◆ The task:
The answer should consist of each line from the data below that includes "rocket".

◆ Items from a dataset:
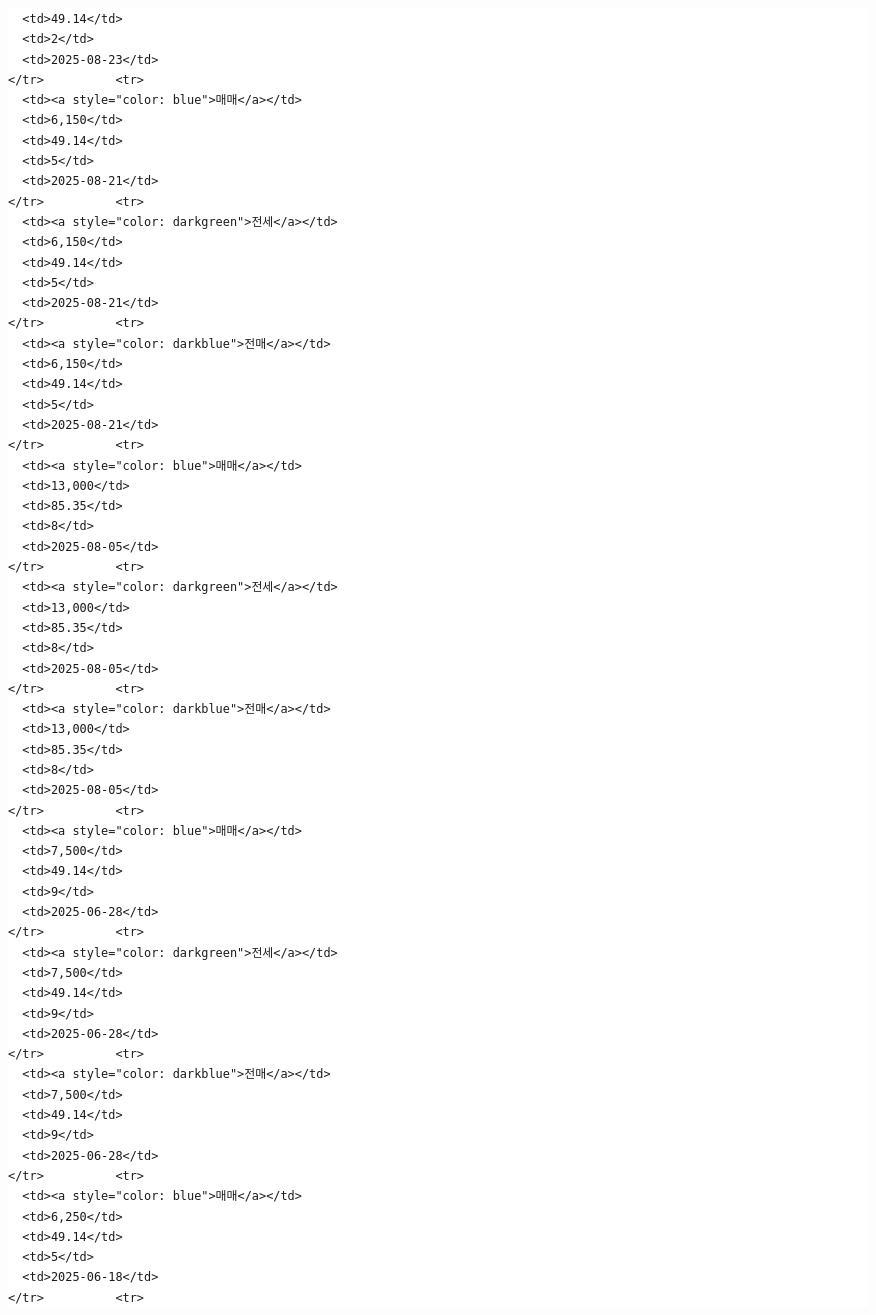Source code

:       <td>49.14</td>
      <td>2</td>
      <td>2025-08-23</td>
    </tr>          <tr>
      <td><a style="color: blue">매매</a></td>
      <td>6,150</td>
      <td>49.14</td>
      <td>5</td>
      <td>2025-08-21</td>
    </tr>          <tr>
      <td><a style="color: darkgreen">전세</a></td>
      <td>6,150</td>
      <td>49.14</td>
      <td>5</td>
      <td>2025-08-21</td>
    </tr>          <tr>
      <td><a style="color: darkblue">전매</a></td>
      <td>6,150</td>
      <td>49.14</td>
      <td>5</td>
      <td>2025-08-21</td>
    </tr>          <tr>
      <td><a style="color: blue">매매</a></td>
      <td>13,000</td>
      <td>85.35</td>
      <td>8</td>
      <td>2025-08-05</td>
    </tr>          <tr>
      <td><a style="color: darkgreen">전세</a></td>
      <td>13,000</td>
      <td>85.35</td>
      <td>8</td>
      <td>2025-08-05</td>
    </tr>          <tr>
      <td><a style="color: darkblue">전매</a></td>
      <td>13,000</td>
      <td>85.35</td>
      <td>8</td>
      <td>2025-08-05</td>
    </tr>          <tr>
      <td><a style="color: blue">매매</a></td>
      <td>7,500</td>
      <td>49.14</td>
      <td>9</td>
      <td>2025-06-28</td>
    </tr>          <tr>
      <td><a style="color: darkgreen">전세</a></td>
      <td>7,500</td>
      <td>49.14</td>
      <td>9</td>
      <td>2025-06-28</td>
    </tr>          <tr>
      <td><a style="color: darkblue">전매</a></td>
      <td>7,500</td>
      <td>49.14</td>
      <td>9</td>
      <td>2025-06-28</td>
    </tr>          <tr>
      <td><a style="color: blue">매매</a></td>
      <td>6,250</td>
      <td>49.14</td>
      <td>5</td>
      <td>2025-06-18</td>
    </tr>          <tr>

---

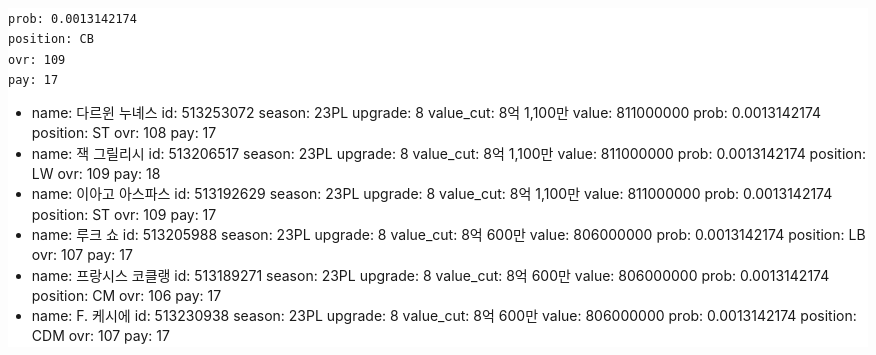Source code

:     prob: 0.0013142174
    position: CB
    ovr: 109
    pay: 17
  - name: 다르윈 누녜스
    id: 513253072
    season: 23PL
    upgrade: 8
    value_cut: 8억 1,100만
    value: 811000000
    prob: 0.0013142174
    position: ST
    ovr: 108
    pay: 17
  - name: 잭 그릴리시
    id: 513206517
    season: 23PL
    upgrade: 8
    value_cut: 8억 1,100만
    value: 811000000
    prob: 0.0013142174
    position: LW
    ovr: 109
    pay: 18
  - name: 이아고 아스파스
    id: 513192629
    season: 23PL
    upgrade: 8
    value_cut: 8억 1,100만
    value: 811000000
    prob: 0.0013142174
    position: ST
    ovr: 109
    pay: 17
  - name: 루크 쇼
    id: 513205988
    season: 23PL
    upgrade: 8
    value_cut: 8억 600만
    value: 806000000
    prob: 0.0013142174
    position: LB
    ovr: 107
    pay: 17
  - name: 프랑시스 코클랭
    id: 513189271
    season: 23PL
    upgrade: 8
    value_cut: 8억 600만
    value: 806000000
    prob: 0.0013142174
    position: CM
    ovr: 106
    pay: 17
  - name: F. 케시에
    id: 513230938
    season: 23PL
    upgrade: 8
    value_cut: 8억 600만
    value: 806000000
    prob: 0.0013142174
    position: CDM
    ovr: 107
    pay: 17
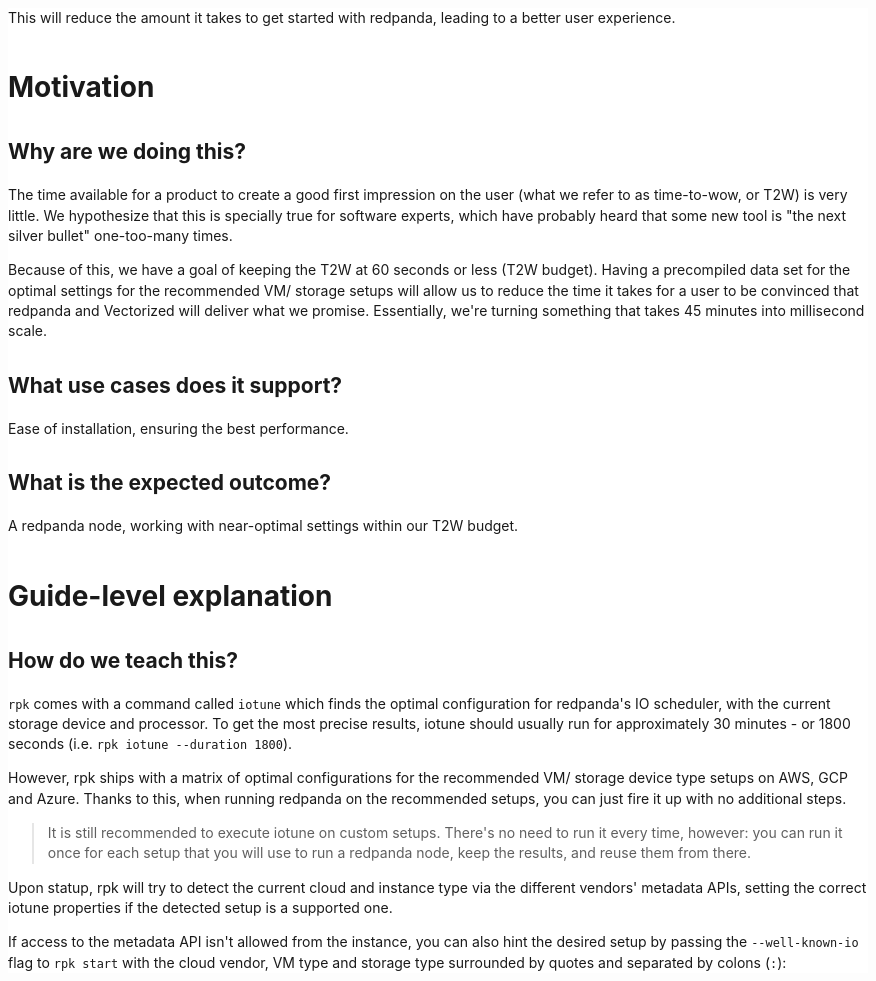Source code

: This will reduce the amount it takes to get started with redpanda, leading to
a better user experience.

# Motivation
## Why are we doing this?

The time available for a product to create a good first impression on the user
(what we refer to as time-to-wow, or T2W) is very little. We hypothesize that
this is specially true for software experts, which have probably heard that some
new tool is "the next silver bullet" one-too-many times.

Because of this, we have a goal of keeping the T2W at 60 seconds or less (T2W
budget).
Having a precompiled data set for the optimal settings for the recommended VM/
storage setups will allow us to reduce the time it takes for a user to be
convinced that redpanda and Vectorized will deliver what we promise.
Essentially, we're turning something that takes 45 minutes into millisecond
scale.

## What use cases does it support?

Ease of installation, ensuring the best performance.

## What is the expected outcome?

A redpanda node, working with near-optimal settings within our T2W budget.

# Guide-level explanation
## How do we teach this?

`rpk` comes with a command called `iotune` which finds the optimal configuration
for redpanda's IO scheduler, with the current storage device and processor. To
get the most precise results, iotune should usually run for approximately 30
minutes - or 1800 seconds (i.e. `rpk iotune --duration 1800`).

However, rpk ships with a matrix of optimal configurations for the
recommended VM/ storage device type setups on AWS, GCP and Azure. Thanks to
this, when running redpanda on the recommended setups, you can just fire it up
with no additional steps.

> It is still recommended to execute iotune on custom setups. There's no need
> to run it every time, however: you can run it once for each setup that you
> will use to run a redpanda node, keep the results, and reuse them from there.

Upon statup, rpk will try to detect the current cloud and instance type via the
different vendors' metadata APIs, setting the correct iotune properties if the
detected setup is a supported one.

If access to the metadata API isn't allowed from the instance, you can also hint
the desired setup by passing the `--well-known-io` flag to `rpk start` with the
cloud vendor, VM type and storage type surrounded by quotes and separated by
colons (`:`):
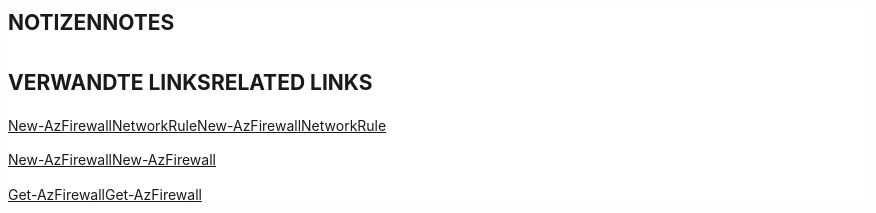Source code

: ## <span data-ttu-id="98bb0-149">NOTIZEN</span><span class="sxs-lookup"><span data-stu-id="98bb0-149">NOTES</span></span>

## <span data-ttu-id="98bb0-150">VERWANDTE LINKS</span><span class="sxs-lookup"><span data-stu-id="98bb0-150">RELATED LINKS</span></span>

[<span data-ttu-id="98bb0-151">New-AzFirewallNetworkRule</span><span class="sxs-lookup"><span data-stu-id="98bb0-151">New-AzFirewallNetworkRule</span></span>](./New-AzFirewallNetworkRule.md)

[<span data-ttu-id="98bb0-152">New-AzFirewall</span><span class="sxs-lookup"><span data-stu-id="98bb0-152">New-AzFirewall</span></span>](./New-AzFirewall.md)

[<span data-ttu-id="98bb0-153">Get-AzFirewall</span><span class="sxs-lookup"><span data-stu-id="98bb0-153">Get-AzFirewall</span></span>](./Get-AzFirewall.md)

--

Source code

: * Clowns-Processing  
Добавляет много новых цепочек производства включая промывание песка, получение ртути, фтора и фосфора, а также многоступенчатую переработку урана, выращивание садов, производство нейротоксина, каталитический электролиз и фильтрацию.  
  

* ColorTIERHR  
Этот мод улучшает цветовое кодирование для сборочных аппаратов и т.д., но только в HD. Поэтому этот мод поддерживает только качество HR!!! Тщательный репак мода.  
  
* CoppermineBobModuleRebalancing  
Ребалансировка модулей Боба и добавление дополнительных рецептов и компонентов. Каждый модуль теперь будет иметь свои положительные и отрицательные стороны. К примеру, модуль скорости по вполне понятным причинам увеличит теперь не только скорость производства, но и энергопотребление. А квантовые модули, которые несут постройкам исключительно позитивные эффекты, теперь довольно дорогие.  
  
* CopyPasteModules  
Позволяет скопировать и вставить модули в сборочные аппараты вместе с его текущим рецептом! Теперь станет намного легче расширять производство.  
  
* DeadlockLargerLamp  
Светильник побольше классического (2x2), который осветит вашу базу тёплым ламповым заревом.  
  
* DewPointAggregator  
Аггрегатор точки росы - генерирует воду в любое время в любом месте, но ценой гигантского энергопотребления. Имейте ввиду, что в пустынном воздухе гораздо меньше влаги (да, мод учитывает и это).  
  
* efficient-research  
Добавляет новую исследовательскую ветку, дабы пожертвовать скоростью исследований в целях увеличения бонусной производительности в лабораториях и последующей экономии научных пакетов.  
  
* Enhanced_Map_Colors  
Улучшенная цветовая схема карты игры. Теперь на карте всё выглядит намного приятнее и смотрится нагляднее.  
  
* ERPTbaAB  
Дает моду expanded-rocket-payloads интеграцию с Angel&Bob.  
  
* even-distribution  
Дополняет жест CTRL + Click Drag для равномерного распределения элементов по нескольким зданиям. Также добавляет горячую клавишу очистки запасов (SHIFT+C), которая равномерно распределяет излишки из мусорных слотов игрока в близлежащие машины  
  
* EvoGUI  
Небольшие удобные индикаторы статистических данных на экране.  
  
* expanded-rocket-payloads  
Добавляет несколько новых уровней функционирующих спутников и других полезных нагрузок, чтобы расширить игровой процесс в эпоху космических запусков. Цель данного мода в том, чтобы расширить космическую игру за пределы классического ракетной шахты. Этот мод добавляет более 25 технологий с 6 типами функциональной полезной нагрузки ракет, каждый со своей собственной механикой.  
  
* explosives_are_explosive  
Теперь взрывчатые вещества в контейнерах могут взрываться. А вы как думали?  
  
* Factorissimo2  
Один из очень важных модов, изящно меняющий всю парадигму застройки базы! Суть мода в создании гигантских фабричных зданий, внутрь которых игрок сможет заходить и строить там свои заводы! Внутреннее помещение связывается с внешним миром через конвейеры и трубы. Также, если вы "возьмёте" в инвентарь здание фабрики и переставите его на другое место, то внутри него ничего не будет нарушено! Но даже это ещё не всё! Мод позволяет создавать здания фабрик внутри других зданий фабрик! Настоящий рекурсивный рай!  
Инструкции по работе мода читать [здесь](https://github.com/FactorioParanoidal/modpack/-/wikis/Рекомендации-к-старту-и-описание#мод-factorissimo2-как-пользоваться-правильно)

◆ Result of the task:
Дает моду expanded-rocket-payloads интеграцию с Angel&Bob.  
* expanded-rocket-payloads  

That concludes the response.